- **DATA RECORDS**
▼
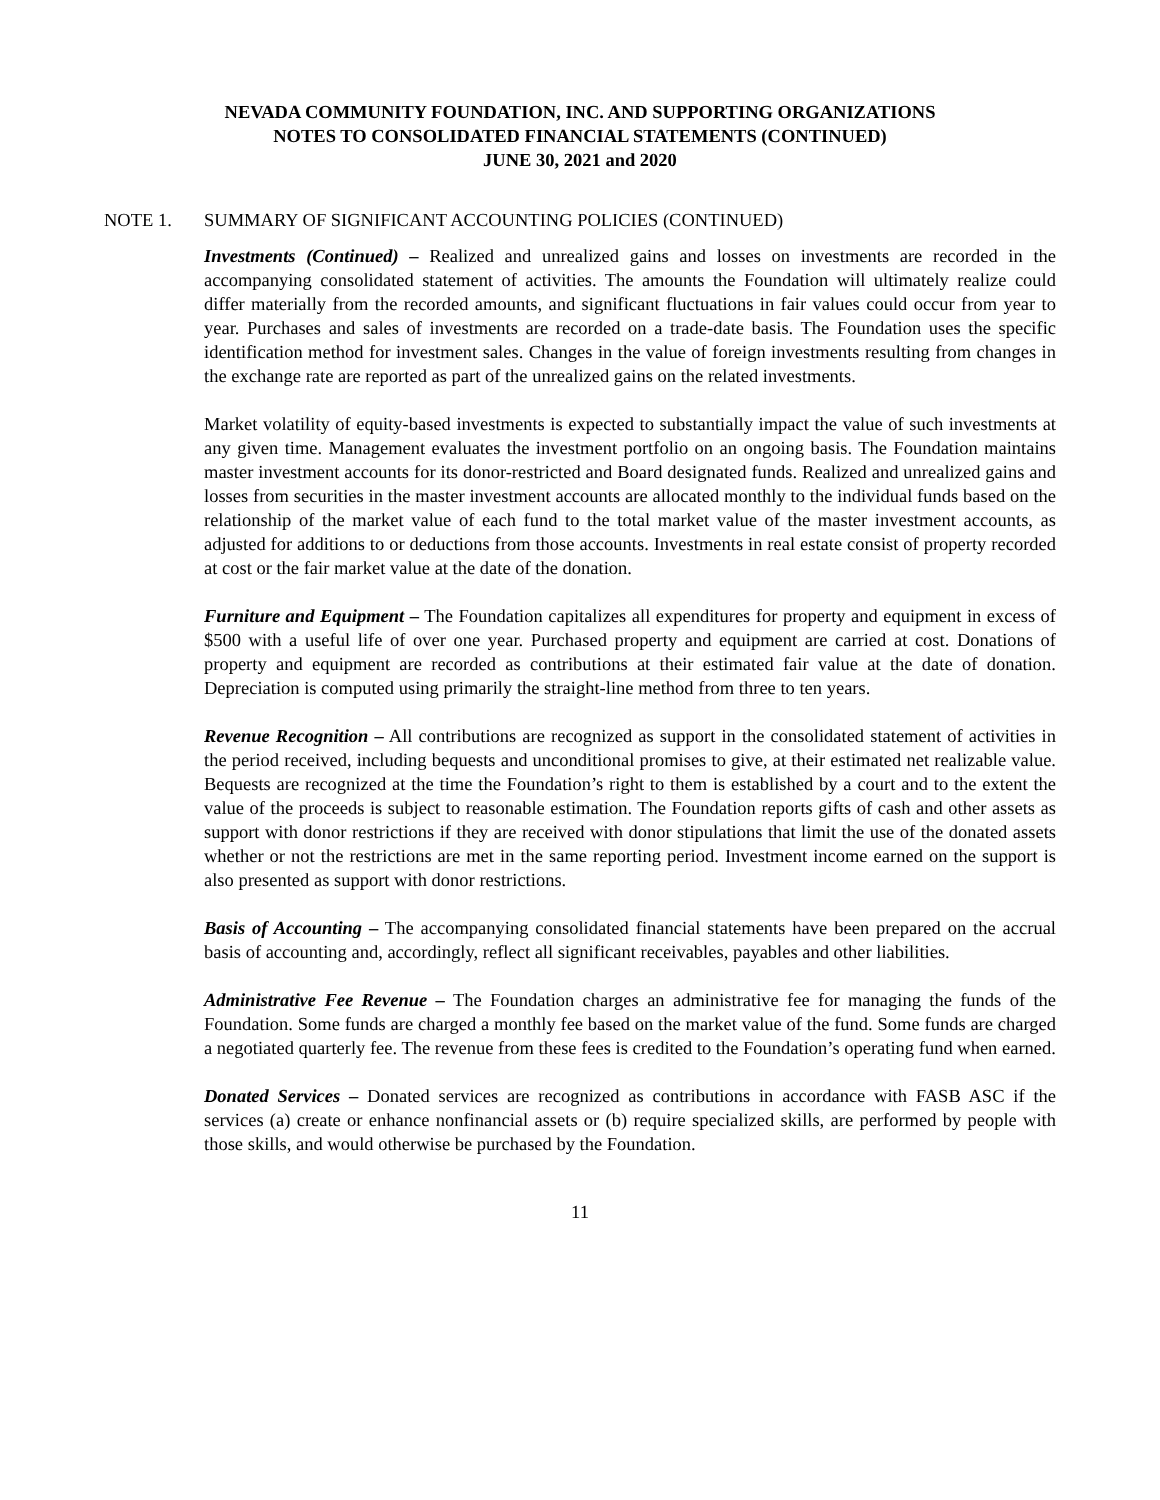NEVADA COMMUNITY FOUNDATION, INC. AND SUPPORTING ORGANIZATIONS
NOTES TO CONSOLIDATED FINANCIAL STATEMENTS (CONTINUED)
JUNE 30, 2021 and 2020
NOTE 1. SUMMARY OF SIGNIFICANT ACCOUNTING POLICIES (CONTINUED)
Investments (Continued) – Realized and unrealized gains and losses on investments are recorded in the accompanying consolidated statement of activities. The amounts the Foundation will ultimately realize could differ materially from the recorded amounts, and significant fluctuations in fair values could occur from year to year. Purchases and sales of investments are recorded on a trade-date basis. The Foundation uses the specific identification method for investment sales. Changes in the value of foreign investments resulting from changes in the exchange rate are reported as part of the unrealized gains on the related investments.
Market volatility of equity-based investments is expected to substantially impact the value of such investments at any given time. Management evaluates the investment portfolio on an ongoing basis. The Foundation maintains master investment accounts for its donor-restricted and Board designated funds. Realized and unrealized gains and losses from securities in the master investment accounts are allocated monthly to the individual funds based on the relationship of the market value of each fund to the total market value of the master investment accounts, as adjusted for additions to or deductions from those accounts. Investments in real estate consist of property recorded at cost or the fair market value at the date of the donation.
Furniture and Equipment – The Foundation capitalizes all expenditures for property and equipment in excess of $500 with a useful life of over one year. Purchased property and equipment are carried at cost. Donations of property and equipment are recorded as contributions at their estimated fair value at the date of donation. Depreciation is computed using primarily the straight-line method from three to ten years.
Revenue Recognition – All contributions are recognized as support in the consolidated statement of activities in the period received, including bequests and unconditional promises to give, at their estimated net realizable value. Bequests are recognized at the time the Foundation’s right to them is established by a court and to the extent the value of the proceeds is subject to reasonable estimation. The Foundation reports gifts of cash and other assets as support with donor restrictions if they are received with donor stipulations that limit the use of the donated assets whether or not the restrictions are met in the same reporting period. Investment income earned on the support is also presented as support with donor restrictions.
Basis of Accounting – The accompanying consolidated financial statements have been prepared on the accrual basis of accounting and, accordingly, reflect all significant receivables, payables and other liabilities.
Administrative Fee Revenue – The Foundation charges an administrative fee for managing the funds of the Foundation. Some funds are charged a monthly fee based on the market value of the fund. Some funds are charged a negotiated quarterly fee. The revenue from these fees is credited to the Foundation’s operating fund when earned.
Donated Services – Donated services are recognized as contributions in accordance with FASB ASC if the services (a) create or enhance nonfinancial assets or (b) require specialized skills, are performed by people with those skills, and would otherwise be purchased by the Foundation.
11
▲
- **EXERCISE REQUIREMENTS**
Copy out exactly, and only, the lines from the one that contains "Donated Services –" through the last line of the material above.

- **ANSWER TO THIS EXERCISE**
Donated Services – Donated services are recognized as contributions in accordance with FASB ASC if the services (a) create or enhance nonfinancial assets or (b) require specialized skills, are performed by people with those skills, and would otherwise be purchased by the Foundation.
11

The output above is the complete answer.